SELECTED PASSAGE:
Thanks all for your input it's very useful - Waeco is specifically a brand I've been looking at, but with such a high price tag on some models and few Internet reviews it's hard to know if they are value for money or not, so I am pleased to see a valued opinion on the Waeco range, thank you for that.

My husband has previously used the cooler variety and whilst it isn't nearly as good or efficient as a 'proper' portable fridge it has done a more than adequate job at keeping his food cold, we just had to follow a few rules. We're in England (uk) and to be fair it does get extreme temperatures here, even in the height of summer only in a rare (and short!) occasion does it ever reach the late 20c 's range. So a preprepared breakfast, lunch and dinner taken from the household fridge is placed in the 12v cooler along with a couple of small ice packs from the freezer (and usually a frozen bottle of drink from the freezer for the latter end of the day) is sufficient to keep his food cool/cold for the day, as long as he only opens the bag to take something from it (doesn't leave the bag open for any period of time). This has worked well for a couple of years and the bag was (whilst pricey for a cooler) was a lot cheaper than a mini fridge and very versatile and easy to transport being a soft padded bag. I think his only real disappointment is that it doesn't cool anything from an ambient temperature (as expected) and this is probably where he'd favour a fridge over a cooler.

I'll keep up my research, thank you all for your comments so far 

Sarah


----------



## Mickey (Aug 14, 2010)

Sarah, I'm not real clear on what this "bag" you talk about actually is.

Just for the Halibut, I ran a small test yesterday using my thermoelectric cooler that is an insulated rigid plastic container. Shop was at 63/17 when started. Let it cool for .75 hr then put in 2 qts of water which was at room temp. 1.75 hr later the water had dropped to 57/13.9. Was away from the house much of the day but after 7 hrs, the air temp was 73/22.7, and water at 49/9.5. If air temp was higher, then temps inside the cooler would have been higher also.

So much for cooling. If contents had been pre-cooled I suspect contents would have been/stayed colder.

Hope you can find something that suits your needs.


----------



## MBTRAC (May 28, 2012)

Apart the Waeco fridges you might also look at an the Engel - Engel is also a premium brand which is tough enough to handle constant hard use. ......Good luck & let us know what you end up buying.


----------

TASK LIST:
1. Answer these from the portable fridge thread:
(a) Which country is Sarah in?
(b) How much water did Mickey put into his cooler for the test?
(c) Which brand does MBTRAC suggest besides Waeco?
2. In the portable fridge thread, why does Sarah find it hard to tell whether Waeco fridges are value for money?
3. Rewrite the part of the portable fridge thread running from "Sarah, I'm not" down to "have been/stayed colder.", swapping "cooler" for "cool box".
The lines that come after this thread have no connection to it.

EXTRACTED RECORDS:
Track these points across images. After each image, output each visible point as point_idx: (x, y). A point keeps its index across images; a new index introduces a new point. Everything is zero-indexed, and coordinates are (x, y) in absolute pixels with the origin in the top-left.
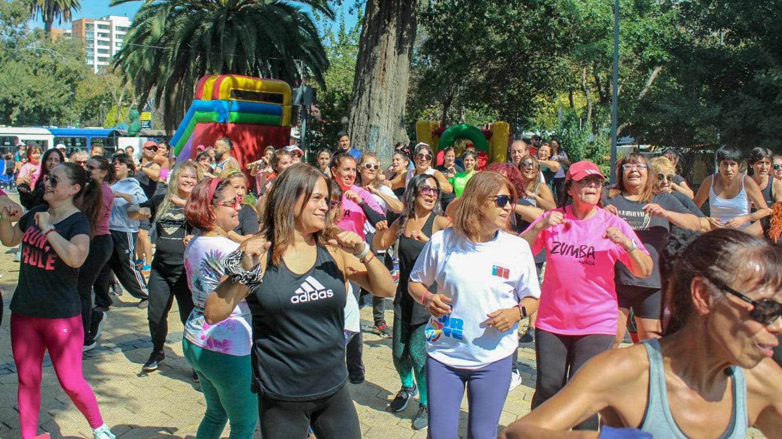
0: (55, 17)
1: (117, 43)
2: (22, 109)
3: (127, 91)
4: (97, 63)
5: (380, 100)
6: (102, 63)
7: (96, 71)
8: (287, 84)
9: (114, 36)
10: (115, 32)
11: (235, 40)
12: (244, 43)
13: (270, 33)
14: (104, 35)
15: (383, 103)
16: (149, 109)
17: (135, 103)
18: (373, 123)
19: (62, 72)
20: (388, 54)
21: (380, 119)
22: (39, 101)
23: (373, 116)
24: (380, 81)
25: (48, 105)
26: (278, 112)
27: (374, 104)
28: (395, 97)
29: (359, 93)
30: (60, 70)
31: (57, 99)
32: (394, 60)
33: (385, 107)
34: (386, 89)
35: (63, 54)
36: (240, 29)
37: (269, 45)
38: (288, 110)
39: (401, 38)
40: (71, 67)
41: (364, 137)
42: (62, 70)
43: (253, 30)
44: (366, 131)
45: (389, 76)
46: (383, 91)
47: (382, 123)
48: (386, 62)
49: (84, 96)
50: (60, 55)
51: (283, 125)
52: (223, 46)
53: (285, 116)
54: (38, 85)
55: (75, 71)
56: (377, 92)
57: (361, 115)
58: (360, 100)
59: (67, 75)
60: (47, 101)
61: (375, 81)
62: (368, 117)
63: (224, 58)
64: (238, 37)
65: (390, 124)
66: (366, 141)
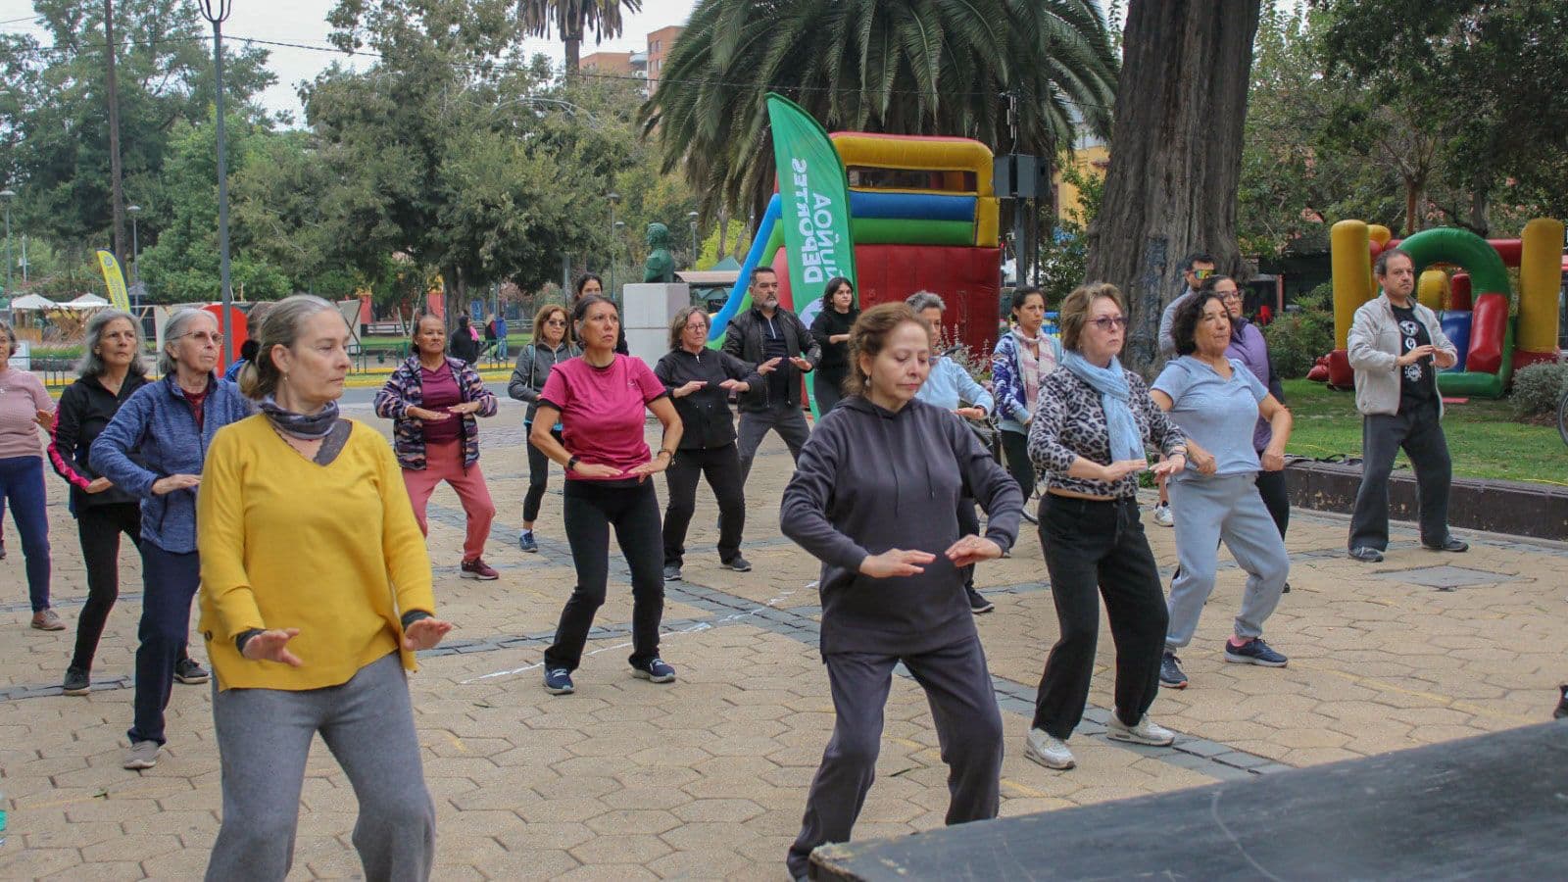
0: (586, 27)
2: (502, 234)
5: (1168, 178)
8: (986, 147)
11: (895, 58)
12: (915, 63)
13: (975, 35)
15: (1176, 183)
18: (1153, 231)
19: (588, 151)
20: (1184, 69)
21: (1169, 221)
22: (539, 215)
23: (1151, 214)
24: (1169, 131)
25: (560, 222)
26: (966, 214)
27: (1157, 188)
28: (1208, 167)
29: (1124, 163)
30: (581, 145)
31: (580, 211)
32: (1201, 81)
33: (1182, 193)
34: (1183, 150)
35: (593, 110)
36: (909, 31)
37: (973, 65)
38: (989, 208)
39: (1219, 27)
40: (607, 137)
41: (1134, 265)
42: (587, 145)
43: (937, 32)
44: (1137, 250)
45: (1189, 119)
46: (1176, 154)
47: (1174, 230)
48: (1182, 86)
49: (662, 202)
50: (586, 112)
51: (979, 243)
52: (868, 73)
53: (983, 223)
54: (536, 180)
55: (618, 146)
56: (1161, 157)
57: (1125, 215)
58: (1124, 178)
59: (598, 156)
60: (557, 214)
61: (1156, 132)
62: (1143, 219)
63: (871, 100)
64: (902, 50)
65: (1195, 233)
66: (1139, 274)
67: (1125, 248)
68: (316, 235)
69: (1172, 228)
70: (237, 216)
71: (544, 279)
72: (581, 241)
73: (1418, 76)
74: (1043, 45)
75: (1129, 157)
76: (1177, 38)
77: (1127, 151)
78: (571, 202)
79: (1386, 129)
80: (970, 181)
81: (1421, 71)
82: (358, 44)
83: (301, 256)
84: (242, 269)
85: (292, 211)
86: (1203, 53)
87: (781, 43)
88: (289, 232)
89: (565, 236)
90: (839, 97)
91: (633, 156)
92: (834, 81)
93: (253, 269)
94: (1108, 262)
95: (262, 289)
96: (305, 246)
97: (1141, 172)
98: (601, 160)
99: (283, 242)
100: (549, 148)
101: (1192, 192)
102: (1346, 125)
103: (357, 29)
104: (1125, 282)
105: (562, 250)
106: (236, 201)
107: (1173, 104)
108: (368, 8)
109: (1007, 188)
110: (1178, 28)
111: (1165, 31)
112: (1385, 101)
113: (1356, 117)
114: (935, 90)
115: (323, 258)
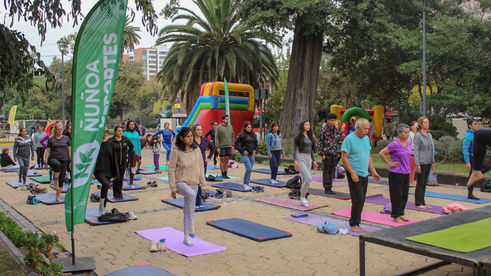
0: (125, 49)
1: (160, 62)
3: (166, 91)
4: (149, 74)
5: (301, 96)
6: (152, 74)
7: (148, 79)
8: (251, 87)
9: (158, 58)
10: (159, 55)
11: (224, 63)
12: (230, 64)
13: (244, 58)
14: (152, 57)
15: (303, 97)
16: (178, 102)
17: (171, 98)
18: (297, 108)
19: (129, 82)
20: (305, 70)
21: (301, 106)
22: (117, 98)
23: (297, 104)
24: (301, 85)
25: (122, 100)
26: (246, 103)
27: (298, 98)
28: (310, 93)
29: (290, 92)
30: (128, 80)
31: (127, 97)
32: (309, 73)
33: (304, 99)
34: (304, 89)
35: (130, 71)
36: (227, 56)
37: (243, 65)
38: (252, 101)
39: (313, 60)
40: (134, 78)
41: (293, 116)
42: (129, 80)
43: (234, 56)
44: (293, 112)
45: (306, 82)
46: (303, 90)
47: (302, 108)
48: (304, 74)
49: (141, 94)
50: (128, 71)
51: (249, 110)
52: (218, 66)
53: (250, 105)
54: (116, 89)
55: (137, 81)
56: (299, 91)
57: (291, 104)
58: (290, 95)
59: (132, 83)
60: (121, 98)
61: (298, 85)
62: (295, 105)
63: (219, 73)
64: (226, 61)
65: (307, 109)
66: (294, 118)
67: (290, 112)
68: (56, 103)
69: (302, 107)
70: (35, 97)
71: (117, 114)
72: (127, 105)
73: (351, 71)
74: (260, 60)
75: (291, 91)
76: (303, 63)
77: (291, 89)
78: (125, 95)
79: (343, 83)
80: (247, 95)
81: (352, 70)
82: (68, 52)
83: (53, 108)
84: (33, 111)
85: (50, 96)
86: (309, 66)
87: (195, 59)
88: (49, 102)
89: (123, 103)
90: (211, 73)
91: (140, 83)
92: (209, 69)
93: (36, 111)
94: (286, 115)
95: (38, 117)
96: (54, 105)
97: (294, 94)
98: (133, 84)
99: (48, 104)
100: (120, 81)
101: (306, 99)
102: (335, 82)
103: (68, 48)
104: (291, 120)
105: (122, 107)
106: (35, 93)
107: (302, 78)
108: (71, 43)
109: (258, 96)
110: (304, 60)
111: (300, 61)
112: (343, 77)
113: (337, 80)
114: (235, 71)
115: (58, 109)
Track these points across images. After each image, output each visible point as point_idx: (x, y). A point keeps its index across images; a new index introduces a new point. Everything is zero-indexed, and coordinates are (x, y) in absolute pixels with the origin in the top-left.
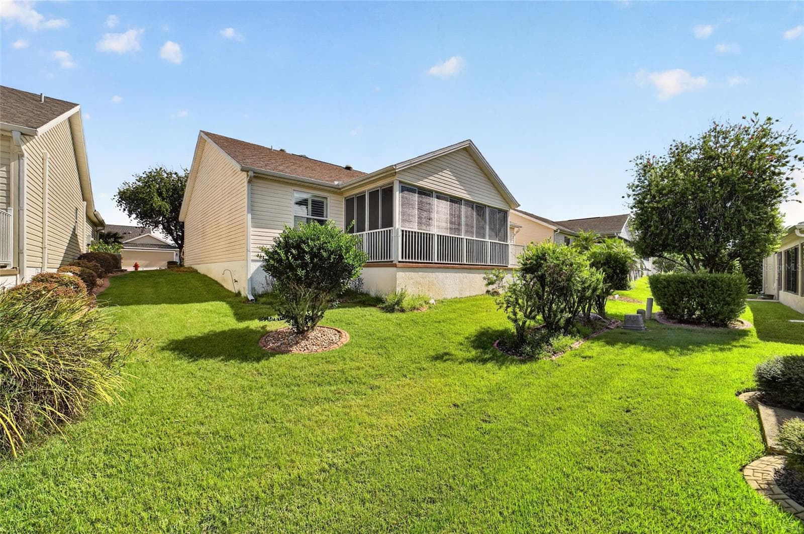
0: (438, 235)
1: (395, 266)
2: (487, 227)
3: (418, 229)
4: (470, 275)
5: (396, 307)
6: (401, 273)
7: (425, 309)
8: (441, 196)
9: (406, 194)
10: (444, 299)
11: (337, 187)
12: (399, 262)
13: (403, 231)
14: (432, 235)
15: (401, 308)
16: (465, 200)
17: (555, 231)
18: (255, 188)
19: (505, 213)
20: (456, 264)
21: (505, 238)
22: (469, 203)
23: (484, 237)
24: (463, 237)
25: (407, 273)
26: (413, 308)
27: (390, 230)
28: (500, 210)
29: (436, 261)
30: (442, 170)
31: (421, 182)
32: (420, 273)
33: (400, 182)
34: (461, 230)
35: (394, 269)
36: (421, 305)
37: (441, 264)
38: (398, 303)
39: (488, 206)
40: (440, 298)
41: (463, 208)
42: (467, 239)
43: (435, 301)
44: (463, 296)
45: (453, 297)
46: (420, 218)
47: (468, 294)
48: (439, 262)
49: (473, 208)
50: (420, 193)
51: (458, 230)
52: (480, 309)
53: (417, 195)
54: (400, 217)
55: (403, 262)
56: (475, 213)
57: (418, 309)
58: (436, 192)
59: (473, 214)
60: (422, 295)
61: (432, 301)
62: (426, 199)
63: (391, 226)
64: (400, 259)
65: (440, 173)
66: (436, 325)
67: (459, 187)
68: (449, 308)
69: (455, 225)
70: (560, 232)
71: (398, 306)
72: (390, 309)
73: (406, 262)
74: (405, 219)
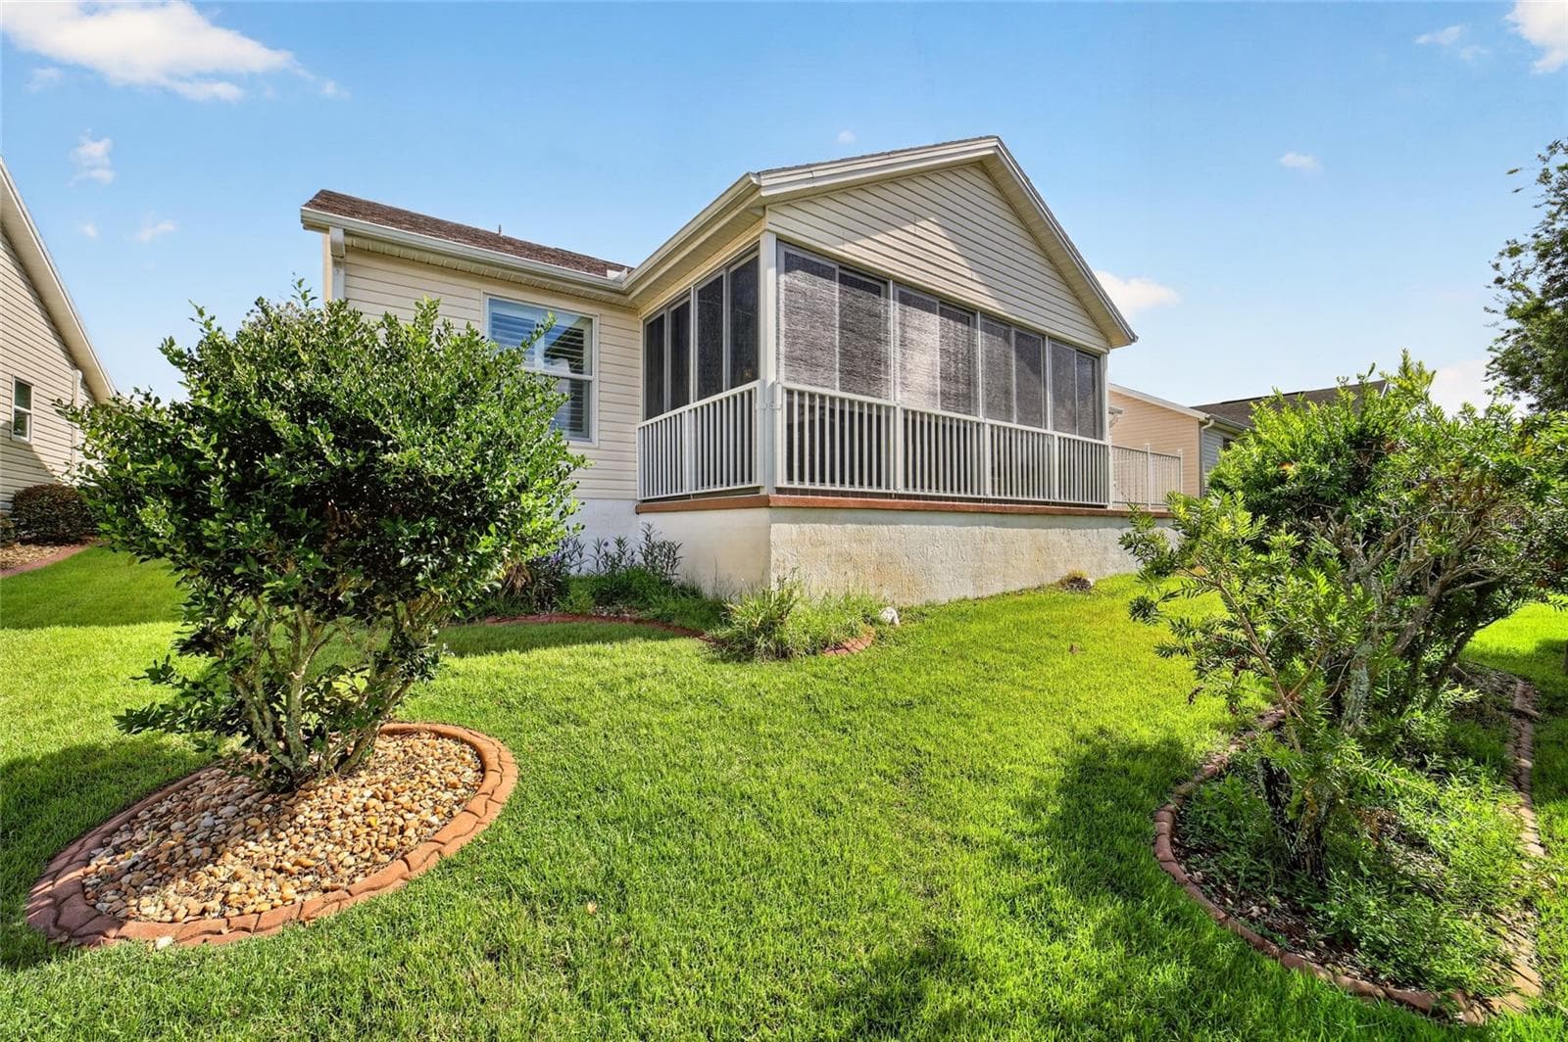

ANSWER SET:
1.
(a) England (UK).
(b) 2 quarts.
(c) Engel.

2. Some models carry a high price tag, and there are few Internet reviews of them.

3.
Sarah, I'm not real clear on what this "bag" you talk about actually is.

Just for the Halibut, I ran a small test yesterday using my thermoelectric cool box that is an insulated rigid plastic container. Shop was at 63/17 when started. Let it cool for .75 hr then put in 2 qts of water which was at room temp. 1.75 hr later the water had dropped to 57/13.9. Was away from the house much of the day but after 7 hrs, the air temp was 73/22.7, and water at 49/9.5. If air temp was higher, then temps inside the cool box would have been higher also.

So much for cooling. If contents had been pre-cooled I suspect contents would have been/stayed colder.